## TASK ITEM
Write every record out again exactly as given.

Stored data:
§ §

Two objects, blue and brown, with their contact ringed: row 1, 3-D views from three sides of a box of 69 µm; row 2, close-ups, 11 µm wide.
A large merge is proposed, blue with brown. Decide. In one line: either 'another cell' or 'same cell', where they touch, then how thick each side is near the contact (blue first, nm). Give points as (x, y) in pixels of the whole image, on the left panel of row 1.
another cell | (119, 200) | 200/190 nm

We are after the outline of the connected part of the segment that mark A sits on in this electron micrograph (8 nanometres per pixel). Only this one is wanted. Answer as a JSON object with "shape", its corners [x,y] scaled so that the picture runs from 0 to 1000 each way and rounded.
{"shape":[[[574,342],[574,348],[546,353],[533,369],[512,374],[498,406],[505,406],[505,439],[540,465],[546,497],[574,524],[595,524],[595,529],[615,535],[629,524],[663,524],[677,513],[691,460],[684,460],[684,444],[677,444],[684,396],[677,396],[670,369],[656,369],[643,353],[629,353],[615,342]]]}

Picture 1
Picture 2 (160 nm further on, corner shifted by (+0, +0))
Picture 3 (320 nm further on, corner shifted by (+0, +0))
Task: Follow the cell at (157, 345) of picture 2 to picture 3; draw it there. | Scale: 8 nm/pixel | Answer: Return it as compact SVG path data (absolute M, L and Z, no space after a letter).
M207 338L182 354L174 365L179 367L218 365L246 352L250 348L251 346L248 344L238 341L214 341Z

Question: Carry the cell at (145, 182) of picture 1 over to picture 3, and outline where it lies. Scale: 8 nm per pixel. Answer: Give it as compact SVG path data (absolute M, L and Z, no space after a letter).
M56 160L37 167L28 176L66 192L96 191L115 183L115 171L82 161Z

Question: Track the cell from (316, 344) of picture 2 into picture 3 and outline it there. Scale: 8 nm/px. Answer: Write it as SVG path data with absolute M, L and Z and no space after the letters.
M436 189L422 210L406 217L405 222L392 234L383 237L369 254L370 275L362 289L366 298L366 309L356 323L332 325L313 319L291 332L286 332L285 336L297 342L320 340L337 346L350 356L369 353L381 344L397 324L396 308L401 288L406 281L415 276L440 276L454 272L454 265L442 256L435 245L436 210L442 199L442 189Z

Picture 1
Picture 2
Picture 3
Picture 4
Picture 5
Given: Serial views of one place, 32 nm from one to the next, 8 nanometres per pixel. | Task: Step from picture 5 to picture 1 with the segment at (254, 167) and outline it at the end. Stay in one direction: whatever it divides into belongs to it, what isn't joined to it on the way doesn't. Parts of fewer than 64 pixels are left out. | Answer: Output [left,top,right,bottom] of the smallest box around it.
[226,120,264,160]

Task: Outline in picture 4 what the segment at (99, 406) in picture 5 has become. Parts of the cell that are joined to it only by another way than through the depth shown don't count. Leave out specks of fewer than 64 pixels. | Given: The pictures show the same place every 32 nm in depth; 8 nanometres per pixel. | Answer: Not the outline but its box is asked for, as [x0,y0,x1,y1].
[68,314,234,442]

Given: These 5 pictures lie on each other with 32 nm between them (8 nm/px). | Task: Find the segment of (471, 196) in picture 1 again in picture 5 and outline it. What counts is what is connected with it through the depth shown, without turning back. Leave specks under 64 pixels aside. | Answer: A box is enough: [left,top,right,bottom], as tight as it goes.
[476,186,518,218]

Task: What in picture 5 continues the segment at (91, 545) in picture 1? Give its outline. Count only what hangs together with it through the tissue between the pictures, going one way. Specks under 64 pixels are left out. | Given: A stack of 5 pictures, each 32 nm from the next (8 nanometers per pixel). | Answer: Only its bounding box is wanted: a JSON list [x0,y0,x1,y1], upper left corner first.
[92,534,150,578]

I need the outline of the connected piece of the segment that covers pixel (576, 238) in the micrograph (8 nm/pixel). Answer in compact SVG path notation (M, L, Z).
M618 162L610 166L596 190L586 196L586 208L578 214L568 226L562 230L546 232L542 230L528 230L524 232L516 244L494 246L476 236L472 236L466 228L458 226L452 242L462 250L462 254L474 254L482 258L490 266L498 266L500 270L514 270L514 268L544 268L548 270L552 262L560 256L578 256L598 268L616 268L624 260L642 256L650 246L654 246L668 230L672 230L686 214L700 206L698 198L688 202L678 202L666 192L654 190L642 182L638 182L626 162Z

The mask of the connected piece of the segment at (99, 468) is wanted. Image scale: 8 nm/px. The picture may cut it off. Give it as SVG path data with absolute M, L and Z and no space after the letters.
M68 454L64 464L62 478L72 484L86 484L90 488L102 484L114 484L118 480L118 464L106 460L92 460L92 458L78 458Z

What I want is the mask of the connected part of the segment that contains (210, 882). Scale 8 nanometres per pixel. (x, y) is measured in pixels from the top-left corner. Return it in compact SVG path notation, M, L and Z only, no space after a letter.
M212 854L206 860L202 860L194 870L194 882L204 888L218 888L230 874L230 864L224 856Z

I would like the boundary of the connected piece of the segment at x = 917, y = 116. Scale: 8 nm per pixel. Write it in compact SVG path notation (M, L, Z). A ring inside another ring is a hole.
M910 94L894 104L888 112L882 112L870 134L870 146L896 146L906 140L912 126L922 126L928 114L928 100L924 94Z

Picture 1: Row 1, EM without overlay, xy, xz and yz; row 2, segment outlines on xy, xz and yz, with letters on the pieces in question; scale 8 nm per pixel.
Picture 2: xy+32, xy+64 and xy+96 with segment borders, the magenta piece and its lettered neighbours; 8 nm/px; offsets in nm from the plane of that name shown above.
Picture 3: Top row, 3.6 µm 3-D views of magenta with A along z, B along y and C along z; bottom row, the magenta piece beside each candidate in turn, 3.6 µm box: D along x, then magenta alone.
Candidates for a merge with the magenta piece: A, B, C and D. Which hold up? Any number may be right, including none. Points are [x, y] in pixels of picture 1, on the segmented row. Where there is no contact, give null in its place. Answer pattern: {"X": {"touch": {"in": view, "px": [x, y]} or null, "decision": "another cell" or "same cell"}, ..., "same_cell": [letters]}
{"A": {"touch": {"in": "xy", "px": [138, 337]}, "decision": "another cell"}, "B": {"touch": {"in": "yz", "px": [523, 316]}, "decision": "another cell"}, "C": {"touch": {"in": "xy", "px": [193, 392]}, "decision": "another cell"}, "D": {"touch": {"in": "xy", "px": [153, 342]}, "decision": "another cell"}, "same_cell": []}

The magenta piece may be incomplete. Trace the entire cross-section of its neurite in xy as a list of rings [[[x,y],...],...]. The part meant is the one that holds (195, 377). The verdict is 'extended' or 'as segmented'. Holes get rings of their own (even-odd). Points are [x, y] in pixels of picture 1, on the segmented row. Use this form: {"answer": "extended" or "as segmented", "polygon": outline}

§ §

## COMPLETED TASK
Two objects, blue and brown, with their contact ringed: row 1, 3-D views from three sides of a box of 69 µm; row 2, close-ups, 11 µm wide.
A large merge is proposed, blue with brown. Decide. In one line: either 'another cell' or 'same cell', where they touch, then how thick each side is near the contact (blue first, nm). Give points as (x, y) in pixels of the whole image, on the left panel of row 1.
another cell | (119, 200) | 200/190 nm

We are after the outline of the connected part of the segment that mark A sits on in this electron micrograph (8 nanometres per pixel). Only this one is wanted. Answer as a JSON object with "shape", its corners [x,y] scaled so that the picture runs from 0 to 1000 each way and rounded.
{"shape":[[[574,342],[574,348],[546,353],[533,369],[512,374],[498,406],[505,406],[505,439],[540,465],[546,497],[574,524],[595,524],[595,529],[615,535],[629,524],[663,524],[677,513],[691,460],[684,460],[684,444],[677,444],[684,396],[677,396],[670,369],[656,369],[643,353],[629,353],[615,342]]]}

Picture 1
Picture 2 (160 nm further on, corner shifted by (+0, +0))
Picture 3 (320 nm further on, corner shifted by (+0, +0))
Task: Follow the cell at (157, 345) of picture 2 to picture 3; draw it there. | Scale: 8 nm/pixel | Answer: Return it as compact SVG path data (absolute M, L and Z, no space after a letter).
M207 338L182 354L174 365L179 367L218 365L246 352L250 348L251 346L248 344L238 341L214 341Z

Question: Carry the cell at (145, 182) of picture 1 over to picture 3, and outline where it lies. Scale: 8 nm per pixel. Answer: Give it as compact SVG path data (absolute M, L and Z, no space after a letter).
M56 160L37 167L28 176L66 192L96 191L115 183L115 171L82 161Z

Question: Track the cell from (316, 344) of picture 2 into picture 3 and outline it there. Scale: 8 nm/px. Answer: Write it as SVG path data with absolute M, L and Z and no space after the letters.
M436 189L422 210L406 217L405 222L392 234L383 237L369 254L370 275L362 289L366 298L366 309L356 323L332 325L313 319L291 332L286 332L285 336L297 342L320 340L337 346L350 356L369 353L381 344L397 324L396 308L401 288L406 281L415 276L440 276L454 272L454 265L442 256L435 245L436 210L442 199L442 189Z

Picture 1
Picture 2
Picture 3
Picture 4
Picture 5
Given: Serial views of one place, 32 nm from one to the next, 8 nanometres per pixel. | Task: Step from picture 5 to picture 1 with the segment at (254, 167) and outline it at the end. Stay in one direction: whatever it divides into belongs to it, what isn't joined to it on the way doesn't. Parts of fewer than 64 pixels are left out. | Answer: Output [left,top,right,bottom] of the smallest box around it.
[226,120,264,160]

Task: Outline in picture 4 what the segment at (99, 406) in picture 5 has become. Parts of the cell that are joined to it only by another way than through the depth shown don't count. Leave out specks of fewer than 64 pixels. | Given: The pictures show the same place every 32 nm in depth; 8 nanometres per pixel. | Answer: Not the outline but its box is asked for, as [x0,y0,x1,y1].
[68,314,234,442]

Given: These 5 pictures lie on each other with 32 nm between them (8 nm/px). | Task: Find the segment of (471, 196) in picture 1 again in picture 5 and outline it. What counts is what is connected with it through the depth shown, without turning back. Leave specks under 64 pixels aside. | Answer: A box is enough: [left,top,right,bottom], as tight as it goes.
[476,186,518,218]

Task: What in picture 5 continues the segment at (91, 545) in picture 1? Give its outline. Count only what hangs together with it through the tissue between the pictures, going one way. Specks under 64 pixels are left out. | Given: A stack of 5 pictures, each 32 nm from the next (8 nanometers per pixel). | Answer: Only its bounding box is wanted: a JSON list [x0,y0,x1,y1], upper left corner first.
[92,534,150,578]

I need the outline of the connected piece of the segment that covers pixel (576, 238) in the micrograph (8 nm/pixel). Answer in compact SVG path notation (M, L, Z).
M618 162L610 166L596 190L586 196L586 208L578 214L568 226L562 230L546 232L542 230L528 230L524 232L516 244L494 246L476 236L472 236L466 228L458 226L452 242L462 250L462 254L474 254L482 258L490 266L498 266L500 270L514 270L514 268L544 268L548 270L552 262L560 256L578 256L598 268L616 268L624 260L642 256L650 246L654 246L668 230L672 230L686 214L700 206L698 198L688 202L678 202L666 192L654 190L642 182L638 182L626 162Z

The mask of the connected piece of the segment at (99, 468) is wanted. Image scale: 8 nm/px. The picture may cut it off. Give it as SVG path data with absolute M, L and Z and no space after the letters.
M68 454L64 464L62 478L72 484L86 484L90 488L102 484L114 484L118 480L118 464L106 460L92 460L92 458L78 458Z

What I want is the mask of the connected part of the segment that contains (210, 882). Scale 8 nanometres per pixel. (x, y) is measured in pixels from the top-left corner. Return it in compact SVG path notation, M, L and Z only, no space after a letter.
M212 854L206 860L202 860L194 870L194 882L204 888L218 888L230 874L230 864L224 856Z

I would like the boundary of the connected piece of the segment at x = 917, y = 116. Scale: 8 nm per pixel. Write it in compact SVG path notation (M, L, Z). A ring inside another ring is a hole.
M910 94L894 104L888 112L882 112L870 134L870 146L896 146L906 140L912 126L922 126L928 114L928 100L924 94Z

Picture 1: Row 1, EM without overlay, xy, xz and yz; row 2, segment outlines on xy, xz and yz, with letters on the pieces in question; scale 8 nm per pixel.
Picture 2: xy+32, xy+64 and xy+96 with segment borders, the magenta piece and its lettered neighbours; 8 nm/px; offsets in nm from the plane of that name shown above.
Picture 3: Top row, 3.6 µm 3-D views of magenta with A along z, B along y and C along z; bottom row, the magenta piece beside each candidate in turn, 3.6 µm box: D along x, then magenta alone.
Candidates for a merge with the magenta piece: A, B, C and D. Which hold up? Any number may be right, including none. Points are [x, y] in pixels of picture 1, on the segmented row. Where there is no contact, give null in its place. Answer pattern: {"X": {"touch": {"in": view, "px": [x, y]} or null, "decision": "another cell" or "same cell"}, ..., "same_cell": [letters]}
{"A": {"touch": {"in": "xy", "px": [138, 337]}, "decision": "another cell"}, "B": {"touch": {"in": "yz", "px": [523, 316]}, "decision": "another cell"}, "C": {"touch": {"in": "xy", "px": [193, 392]}, "decision": "another cell"}, "D": {"touch": {"in": "xy", "px": [153, 342]}, "decision": "another cell"}, "same_cell": []}

The magenta piece may be incomplete. Trace the entire cross-section of its neurite in xy as a list of rings [[[x,y],...],...]. The part meant is the one that holds (195, 377). The verdict is 'extended' or 'as segmented'. Holes get rings of their own (even-odd). Points are [x, y] in pixels of picture 1, on the segmented row. Use this form: {"answer": "extended" or "as segmented", "polygon": outline}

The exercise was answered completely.